Copy the data below word for word, starting at the line that contains "EMAAC: median 60, box" and ending at the line that contains "Combined, do Finanzvermögen".

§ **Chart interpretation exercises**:

---+---

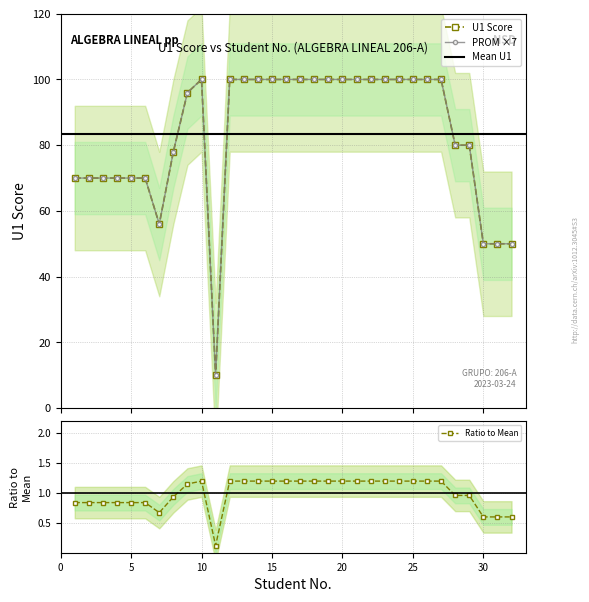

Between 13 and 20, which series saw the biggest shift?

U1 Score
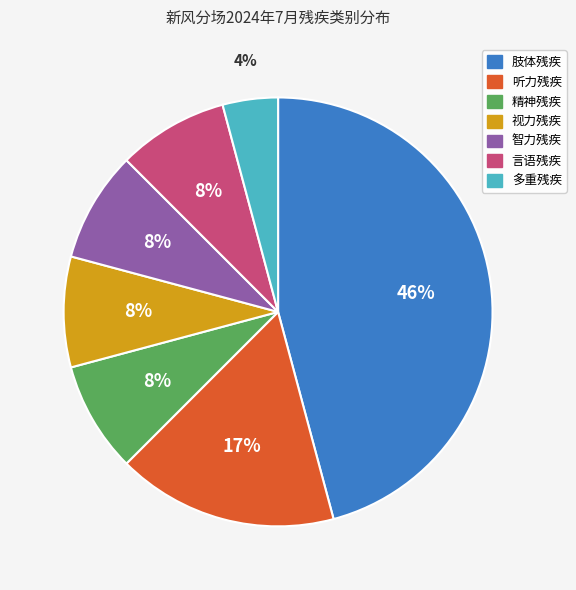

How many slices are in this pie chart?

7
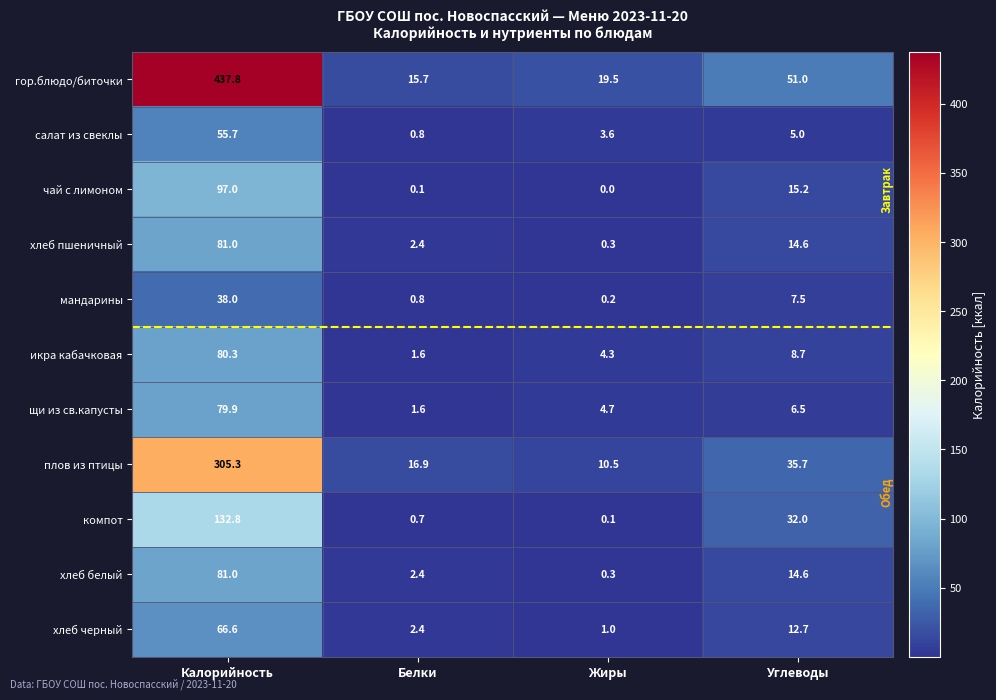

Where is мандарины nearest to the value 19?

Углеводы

---+---

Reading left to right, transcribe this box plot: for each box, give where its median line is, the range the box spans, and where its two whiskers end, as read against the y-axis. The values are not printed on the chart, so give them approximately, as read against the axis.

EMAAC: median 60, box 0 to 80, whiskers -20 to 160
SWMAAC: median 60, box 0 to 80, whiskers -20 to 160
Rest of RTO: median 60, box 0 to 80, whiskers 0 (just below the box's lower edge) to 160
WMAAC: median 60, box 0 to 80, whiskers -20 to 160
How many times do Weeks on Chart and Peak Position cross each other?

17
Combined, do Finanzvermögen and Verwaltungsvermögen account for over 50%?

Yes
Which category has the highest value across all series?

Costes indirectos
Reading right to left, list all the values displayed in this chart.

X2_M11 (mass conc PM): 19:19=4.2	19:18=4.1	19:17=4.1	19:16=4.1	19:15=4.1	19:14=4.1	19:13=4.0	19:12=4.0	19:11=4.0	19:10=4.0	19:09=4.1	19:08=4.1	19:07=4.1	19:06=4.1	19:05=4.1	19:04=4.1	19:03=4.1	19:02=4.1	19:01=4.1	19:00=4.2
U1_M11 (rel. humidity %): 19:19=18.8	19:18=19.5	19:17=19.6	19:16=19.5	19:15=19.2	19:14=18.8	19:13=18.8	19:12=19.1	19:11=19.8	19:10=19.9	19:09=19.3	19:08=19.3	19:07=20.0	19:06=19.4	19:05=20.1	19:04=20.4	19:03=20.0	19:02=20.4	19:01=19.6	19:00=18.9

---+---

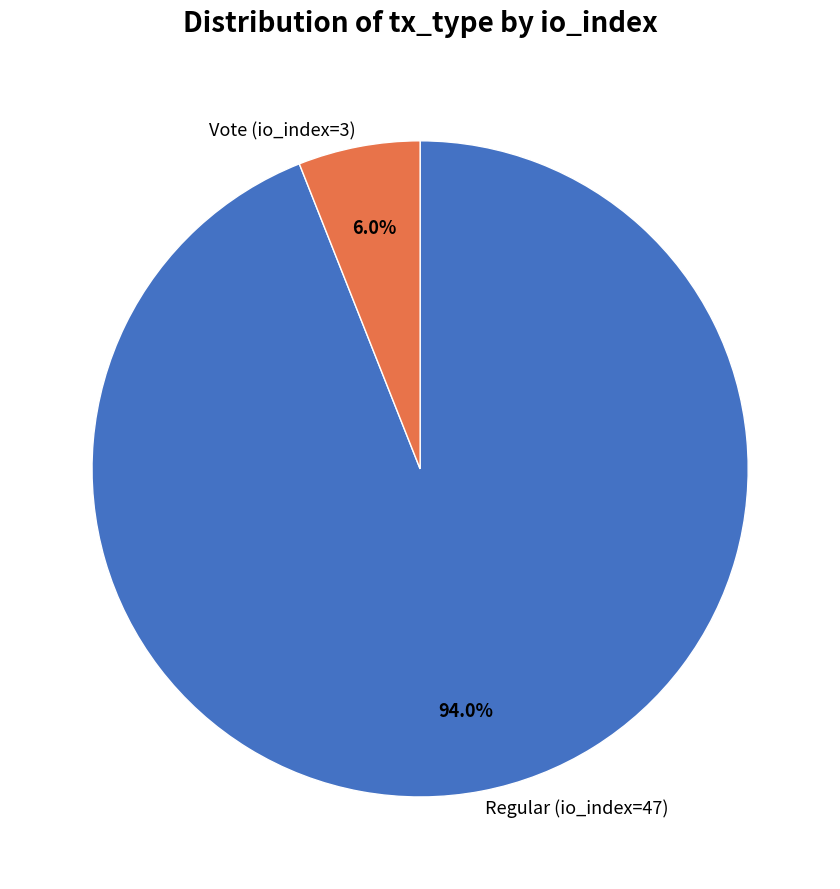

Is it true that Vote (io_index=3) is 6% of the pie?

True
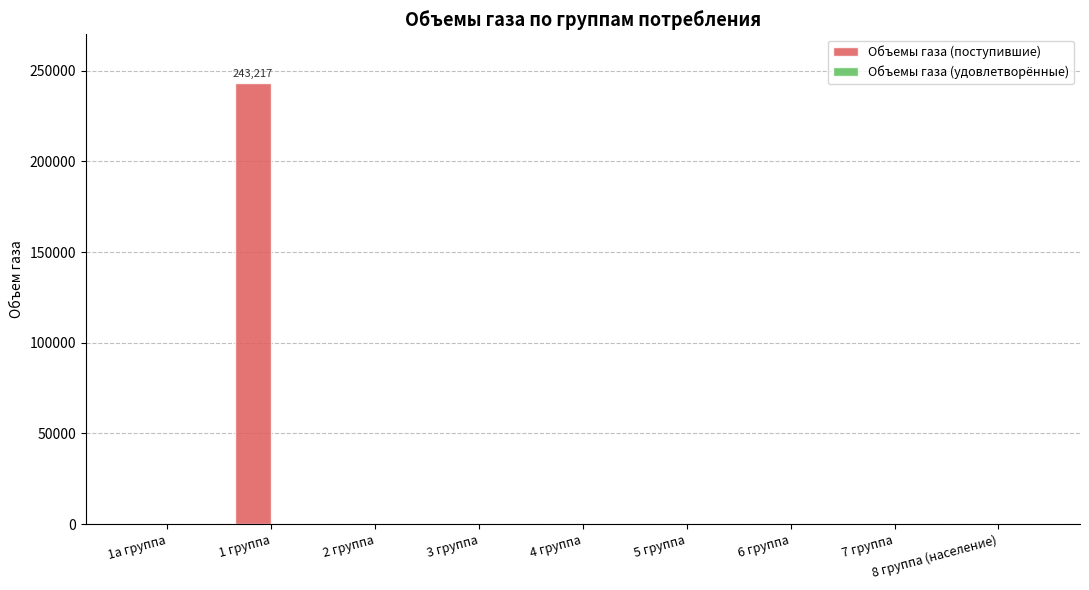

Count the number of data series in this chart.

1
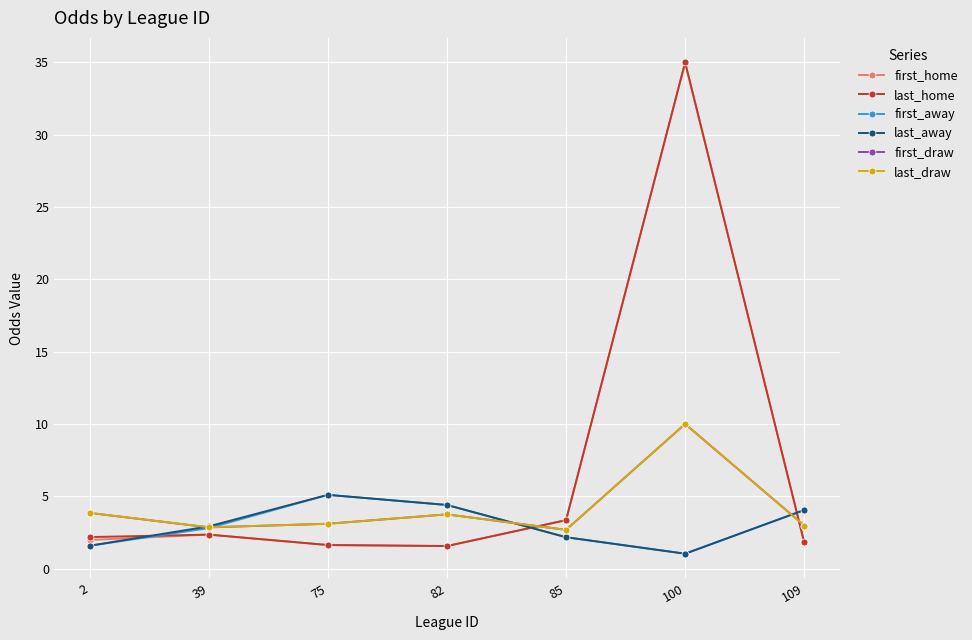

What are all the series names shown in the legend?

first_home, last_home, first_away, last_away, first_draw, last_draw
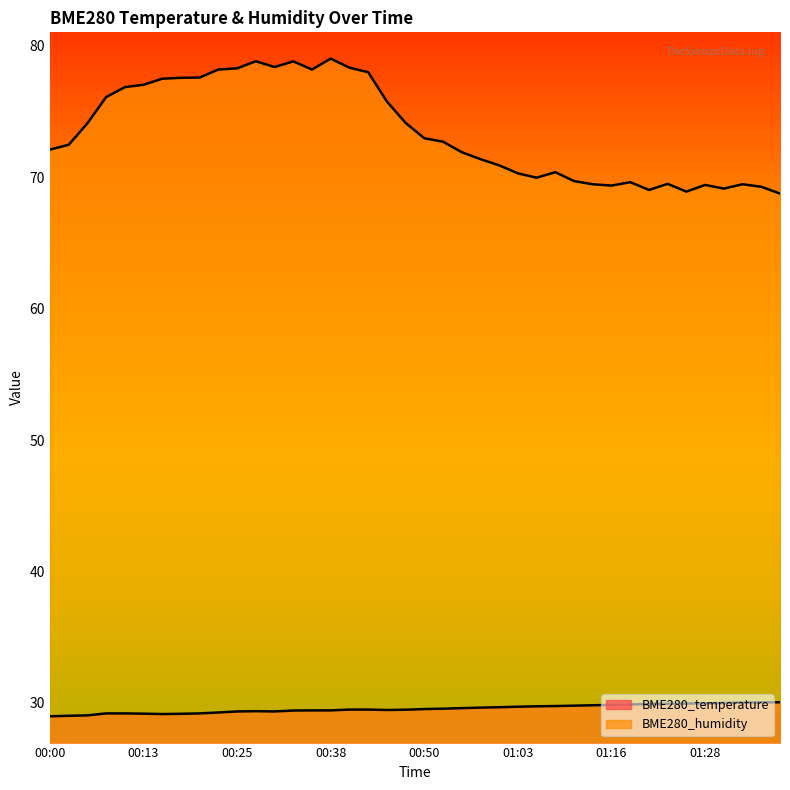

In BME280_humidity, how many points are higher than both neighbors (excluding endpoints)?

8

---+---

§ **ANSWER TO THIS EXERCISE**:
EMAAC: median 60, box 0 to 80, whiskers -20 to 160
SWMAAC: median 60, box 0 to 80, whiskers -20 to 160
Rest of RTO: median 60, box 0 to 80, whiskers 0 (just below the box's lower edge) to 160
WMAAC: median 60, box 0 to 80, whiskers -20 to 160
How many times do Weeks on Chart and Peak Position cross each other?

17
Combined, do Finanzvermögen and Verwaltungsvermögen account for over 50%?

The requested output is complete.